How do scientists do it? Well, they don’t actually use their minds—they use silicone electrodes. In a laboratory, the scientists inserted probes into zebra finches’ brains. When a male zebra finch busts out a tune, he uses between one and seven repetitions of a riff, each composed of 3 to 10 different syllables. By looking at these brain signals, scientists were able to tell which note the bird would sing next.
The brain signal is technically called “local field potential,” and the electrodes track which large bunches of brain cells are activated when a bird chirps. The researchers identified patterns to predict which notes would next emerge from the finch. “This network activity can be used to predict both the identity of each vocal element—or syllable—and when it will occur during song,” the researchers explained.
The “local field activity” is like an instruction manual for the vocal cords; the bird’s voice follows its lead. It’s as close to mind reading as scientists can get.
This isn’t the first time scientists have tracked neurons to predict what animals will do. Researchers previously looked at monkeys’ neurons, which let them predict their hand movements 140 milliseconds in advance. That might not sound like a long time, but for a scientist stuck in a lab with a monkey, every millisecond counts.
According to a study published in the PLOS Computational Biology journal, these neurons can help predict human behavior, too. Local field potential “has been used to study and decode human speech and other complex motor behaviors,” the study explains.
This is exactly what the zebra finch research hopes to help with. “We’re studying birdsong in a way that will help us get one step closer to engineering a brain machine interface for vocalization and communication,” Daril Brown, the lead author of the U.C. San Diego study, told The Times.
Scientists have already developed some prosthetic limbs that move by reading brain signals, and this research could aid in advancing those prosthetics. Predicting bird songs today might mean creating exceptional artificial hands tomorrow. —Elena Clavarino
Stamping Out Records
Recently, children in the United Kingdom shattered the nation’s record for the number of submissions made to a stamp design competition. Who knew anybody was keeping track?
U.K. kids between the ages of 4 and 14 were asked to design postage stamps in honor of coronavirus pandemic heroes. Over 600,000 designs were submitted from across nearly 7,500 schools. This made the previous record—239,374 entries for the 2013 Royal Mail’s Christmas stamp design competition—look like small potatoes.
Of the entries, 120 finalists have been selected. In November, a panel of judges will select 24 regional finalists, from which eight winning designs will be selected. The lucky winners will get their designs printed as official Royal Mail stamps.

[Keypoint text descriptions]
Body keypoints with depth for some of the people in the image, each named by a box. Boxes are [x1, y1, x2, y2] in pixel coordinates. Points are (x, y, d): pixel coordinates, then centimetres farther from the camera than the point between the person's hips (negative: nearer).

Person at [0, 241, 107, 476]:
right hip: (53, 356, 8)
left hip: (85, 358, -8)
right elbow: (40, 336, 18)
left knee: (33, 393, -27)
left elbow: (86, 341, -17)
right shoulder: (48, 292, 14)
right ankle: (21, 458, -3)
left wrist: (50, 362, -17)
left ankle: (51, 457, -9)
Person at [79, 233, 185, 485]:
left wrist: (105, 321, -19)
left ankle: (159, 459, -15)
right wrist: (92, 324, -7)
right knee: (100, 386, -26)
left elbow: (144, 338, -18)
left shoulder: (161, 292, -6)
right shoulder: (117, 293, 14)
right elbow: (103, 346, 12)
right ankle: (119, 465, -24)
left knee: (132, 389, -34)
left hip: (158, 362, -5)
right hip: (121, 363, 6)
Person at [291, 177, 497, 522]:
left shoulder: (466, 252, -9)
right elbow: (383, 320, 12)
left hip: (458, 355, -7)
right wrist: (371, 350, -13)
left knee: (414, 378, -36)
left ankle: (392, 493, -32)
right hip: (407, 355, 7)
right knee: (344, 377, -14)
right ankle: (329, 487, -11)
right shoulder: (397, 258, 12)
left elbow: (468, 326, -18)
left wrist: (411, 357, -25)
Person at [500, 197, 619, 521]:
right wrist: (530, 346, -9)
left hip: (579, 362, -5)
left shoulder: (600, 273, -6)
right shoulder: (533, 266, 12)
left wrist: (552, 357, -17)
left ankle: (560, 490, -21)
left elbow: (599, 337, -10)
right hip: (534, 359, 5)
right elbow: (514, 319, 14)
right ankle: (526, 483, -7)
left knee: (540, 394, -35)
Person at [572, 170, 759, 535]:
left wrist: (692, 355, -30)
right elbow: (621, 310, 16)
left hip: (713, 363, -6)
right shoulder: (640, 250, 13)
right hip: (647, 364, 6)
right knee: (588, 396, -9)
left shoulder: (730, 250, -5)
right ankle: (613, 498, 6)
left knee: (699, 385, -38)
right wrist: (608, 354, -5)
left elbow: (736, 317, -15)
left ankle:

▸ Activity
Give the stretch of the zebra finch text from "The brain signal" through "the researchers explained." again, renaming "electrodes" to "sensors". The data come from a source separate from the text.

▸ Your response
The brain signal is technically called “local field potential,” and the sensors track which large bunches of brain cells are activated when a bird chirps. The researchers identified patterns to predict which notes would next emerge from the finch. “This network activity can be used to predict both the identity of each vocal element—or syllable—and when it will occur during song,” the researchers explained.